> [Actions to take]:
[a] In the article on the urns, in what year did Mr Dill acquire the house and items?
[b] Print the part of the article on the urns starting at "Mr Dill acquired" and ending at "longer in the UK.".

> [Text section]:
>>

Marcus Dill, who was facing enforcemen­t action over the auctioning of the vases in 2009, challenged a Court of Appeal ruling that the items could be considered to have listed status as buildings under planning laws. Listed status is given to buildings based on their architectu­ral and historic interest and awards them special protection.

In a ruling yesterday, the Supreme Court allowed Mr Dill’s appeal.

The urns were once owned by the first Duke of Kent, and moved to several historic houses before arriving at Idlicote House in Warwickshi­re in 1973. The property had been designated a Grade II listed building in 1966, and the urns were added to the list in June 1986 under the Town and Country Planning Act.

Mr Dill acquired the house and items in 1993 and was not aware of the listing of the urns when he did so.

In 2009, he sold the items at auction, and it is understood they are no longer in the UK.

Five years later, the local planning authority, Stratford-upon-Avon District Council, learned the items had been removed.

<<

> [Data supplied]:

>>

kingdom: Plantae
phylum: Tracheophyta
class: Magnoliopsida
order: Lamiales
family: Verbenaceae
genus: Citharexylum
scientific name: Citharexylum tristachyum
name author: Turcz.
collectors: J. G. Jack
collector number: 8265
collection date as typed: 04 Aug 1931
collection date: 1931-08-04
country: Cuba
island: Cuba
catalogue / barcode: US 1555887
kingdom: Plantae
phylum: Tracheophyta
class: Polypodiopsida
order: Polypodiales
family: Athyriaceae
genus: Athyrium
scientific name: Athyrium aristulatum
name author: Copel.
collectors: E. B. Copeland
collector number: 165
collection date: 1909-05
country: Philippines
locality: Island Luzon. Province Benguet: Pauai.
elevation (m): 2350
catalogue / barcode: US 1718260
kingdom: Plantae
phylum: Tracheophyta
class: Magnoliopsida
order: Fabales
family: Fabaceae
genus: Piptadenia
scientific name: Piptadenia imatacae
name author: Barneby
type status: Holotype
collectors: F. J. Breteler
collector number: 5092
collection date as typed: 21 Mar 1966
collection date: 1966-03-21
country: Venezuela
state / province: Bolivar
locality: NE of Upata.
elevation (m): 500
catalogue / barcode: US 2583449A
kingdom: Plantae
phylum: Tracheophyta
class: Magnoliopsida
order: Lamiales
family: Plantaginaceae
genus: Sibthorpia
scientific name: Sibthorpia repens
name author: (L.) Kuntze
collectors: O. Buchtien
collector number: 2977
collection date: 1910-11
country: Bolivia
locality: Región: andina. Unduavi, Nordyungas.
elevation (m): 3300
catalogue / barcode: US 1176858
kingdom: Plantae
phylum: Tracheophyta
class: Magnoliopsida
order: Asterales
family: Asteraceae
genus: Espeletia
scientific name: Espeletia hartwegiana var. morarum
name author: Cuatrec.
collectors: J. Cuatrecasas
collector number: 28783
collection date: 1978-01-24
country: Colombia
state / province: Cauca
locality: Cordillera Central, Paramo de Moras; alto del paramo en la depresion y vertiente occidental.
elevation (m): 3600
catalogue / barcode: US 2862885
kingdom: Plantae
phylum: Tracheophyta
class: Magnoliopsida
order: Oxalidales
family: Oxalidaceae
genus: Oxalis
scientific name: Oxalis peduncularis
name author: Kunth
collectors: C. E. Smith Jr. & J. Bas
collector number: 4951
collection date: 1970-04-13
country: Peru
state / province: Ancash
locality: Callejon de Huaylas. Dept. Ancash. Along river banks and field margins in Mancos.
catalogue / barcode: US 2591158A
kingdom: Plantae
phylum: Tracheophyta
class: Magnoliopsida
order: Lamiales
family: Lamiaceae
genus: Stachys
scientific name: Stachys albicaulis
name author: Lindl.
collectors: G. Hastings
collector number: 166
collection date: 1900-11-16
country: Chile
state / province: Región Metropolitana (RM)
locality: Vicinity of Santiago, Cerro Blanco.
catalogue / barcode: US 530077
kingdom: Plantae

<<

> [Solutions to the exercise]:
[a] 1993

[b]
Mr Dill acquired the house and items in 1993 and was not aware of the listing of the urns when he did so.

In 2009, he sold the items at auction, and it is understood they are no longer in the UK.